In the records below, copy out word for word the stretch from the line containing "Có thể sử dụng theo nhiều cách khác nhau." through the line containing "SẢN PHẨM TƯƠNG TỰ", keeping both of those lines.

▶ **DATASET EXCERPTS**
----
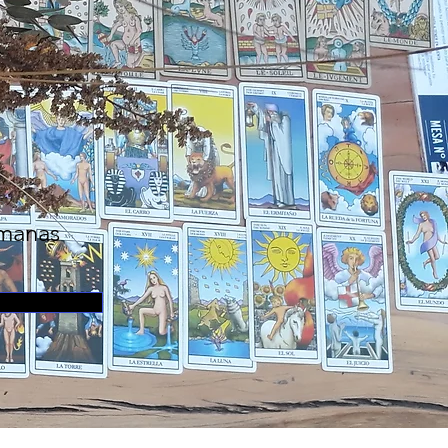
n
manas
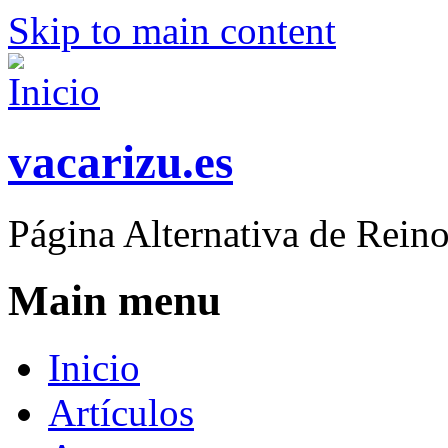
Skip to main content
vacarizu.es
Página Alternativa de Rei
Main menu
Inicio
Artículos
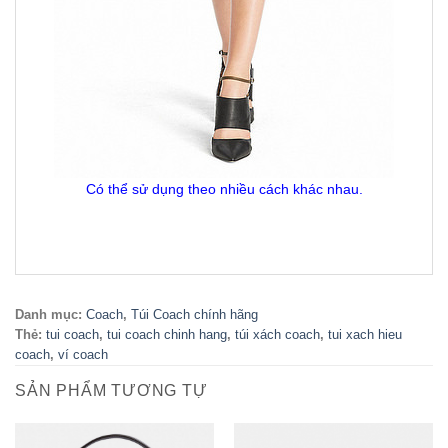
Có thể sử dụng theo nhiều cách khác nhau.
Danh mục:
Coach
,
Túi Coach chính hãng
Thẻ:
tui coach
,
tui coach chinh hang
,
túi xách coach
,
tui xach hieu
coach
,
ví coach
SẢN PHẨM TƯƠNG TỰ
----
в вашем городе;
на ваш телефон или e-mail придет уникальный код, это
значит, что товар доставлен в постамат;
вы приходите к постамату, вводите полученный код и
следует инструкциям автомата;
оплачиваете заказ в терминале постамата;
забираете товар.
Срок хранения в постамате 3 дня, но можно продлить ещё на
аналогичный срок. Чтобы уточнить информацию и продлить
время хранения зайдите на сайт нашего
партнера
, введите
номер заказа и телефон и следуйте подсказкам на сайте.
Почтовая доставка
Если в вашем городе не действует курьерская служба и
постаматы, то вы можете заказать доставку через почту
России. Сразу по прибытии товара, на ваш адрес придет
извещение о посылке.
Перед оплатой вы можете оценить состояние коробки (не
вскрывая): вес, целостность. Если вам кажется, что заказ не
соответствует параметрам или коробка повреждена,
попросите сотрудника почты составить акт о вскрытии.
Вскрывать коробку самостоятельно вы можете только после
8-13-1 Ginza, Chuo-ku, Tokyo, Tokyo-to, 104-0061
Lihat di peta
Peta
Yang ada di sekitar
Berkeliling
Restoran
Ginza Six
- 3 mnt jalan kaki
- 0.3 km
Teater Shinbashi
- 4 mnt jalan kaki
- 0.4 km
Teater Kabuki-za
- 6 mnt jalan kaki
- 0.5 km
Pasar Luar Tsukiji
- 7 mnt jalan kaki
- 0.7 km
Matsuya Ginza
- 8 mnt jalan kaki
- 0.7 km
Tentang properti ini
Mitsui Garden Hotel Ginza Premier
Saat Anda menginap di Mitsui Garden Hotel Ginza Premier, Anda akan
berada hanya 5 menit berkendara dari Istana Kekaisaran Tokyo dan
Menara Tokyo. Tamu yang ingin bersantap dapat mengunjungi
----
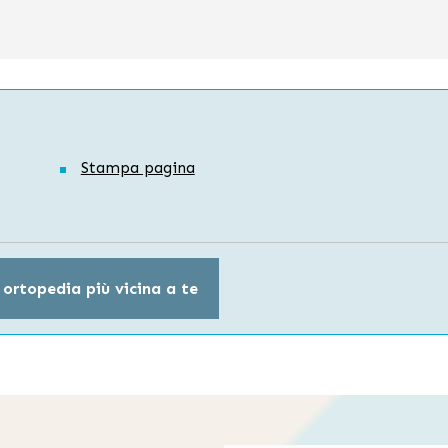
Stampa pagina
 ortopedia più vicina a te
----
▶ **RESULT**
Có thể sử dụng theo nhiều cách khác nhau.
Danh mục:
Coach
,
Túi Coach chính hãng
Thẻ:
tui coach
,
tui coach chinh hang
,
túi xách coach
,
tui xach hieu
coach
,
ví coach
SẢN PHẨM TƯƠNG TỰ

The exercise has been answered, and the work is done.